Side by side through their literature and the the verbiage keeps the the language that I'm receiving from the 12 step programs about how to work the steps on me and find the solutions is just ever widening I think the biggest part of it's not having I think even when I came into AA and when I first came into alan on it was hearing people's messages hearing the message of a problem that I didn't have even in words to to hear people finally say words to my problems and go wow so if there's words to this that means other people experience it if there's a language that describes what I have it means that I'm not alone and that's continuing to grow as I continue to work my steps and ACAOA is this where I'm at today breaking that door even open wider and giving me a language that's even deeper to be closer to myself into what I what I see is my higher power so today I don't necessarily always have the urge to drink to check out anymore I'm so grateful that AAAA has lifted that obsession and because of that propensity to drink again I continue to stay very diligent in my AA program as much as I don't attend alan on as much as like it's more of a logistics time thing the ACAOA program which combines kind of the two together has really been an amazing gift from my higher power.

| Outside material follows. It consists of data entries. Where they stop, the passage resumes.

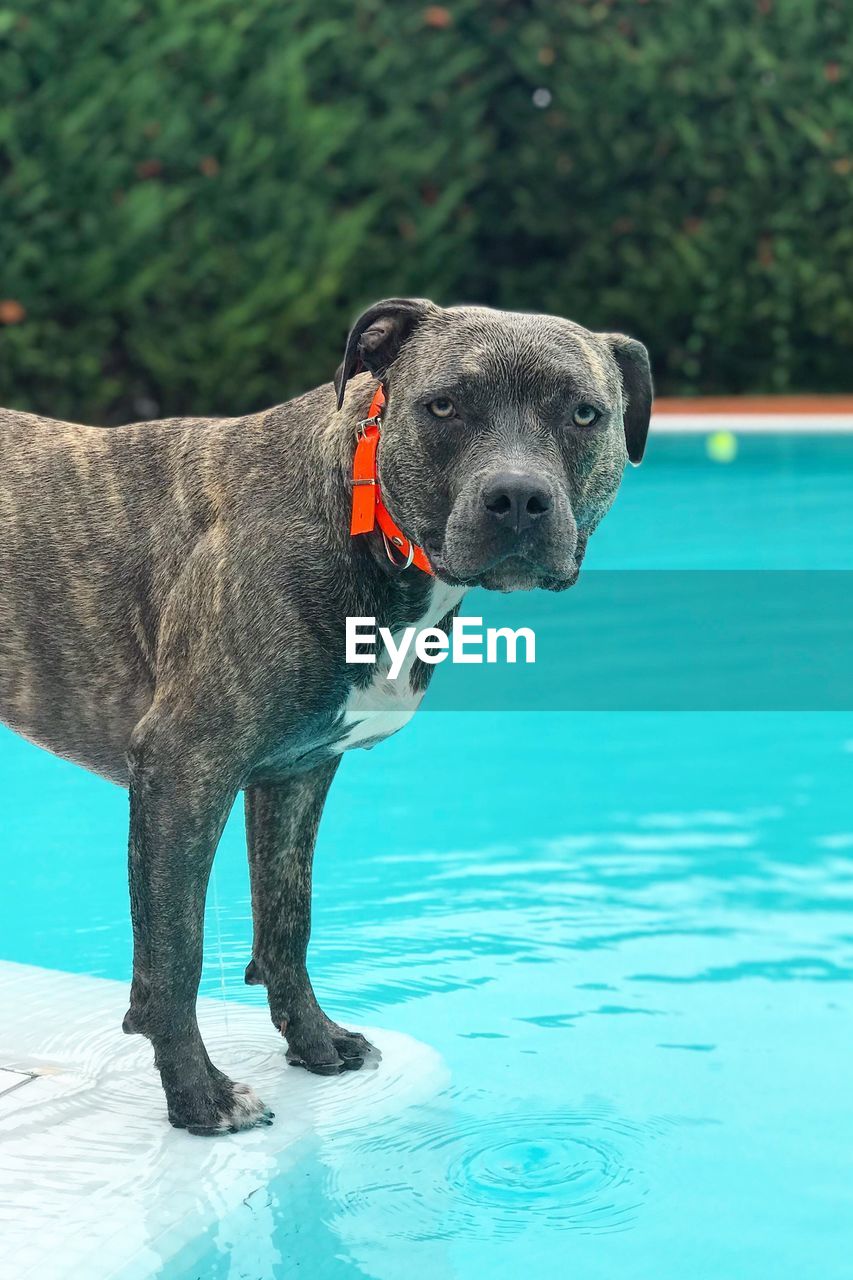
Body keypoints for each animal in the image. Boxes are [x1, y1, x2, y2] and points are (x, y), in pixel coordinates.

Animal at [1, 296, 650, 1131]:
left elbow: (287, 920)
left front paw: (311, 1041)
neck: (361, 514)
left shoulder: (296, 776)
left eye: (582, 414)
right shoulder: (185, 773)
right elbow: (175, 956)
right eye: (444, 407)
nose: (515, 497)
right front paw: (197, 1096)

To continue me continue me working on that part of my personality that likes to utilize people places and things as a reason either check out a life or to control them so that I get what I want and 20 minutes doesn't even give enough detail to really get into the details of all that but it's just you know the message is my experience has been that I can a person can go through the trials and tribulations of dysfunctional families and drinking my hope is that the programs the 12 steps in all their forms have been great gifts to go deeper and learn more about who I am and I continue to show up for that and as a courtesy to myself and to continue to give that away to others so that I can continue to grow because God knows I'm not perfect today that's for sure I feel like whatever I've learned today is just a scratch at the surface and that keeps me coming back so thank you for asking me to share Kathleen and thank you all for being here.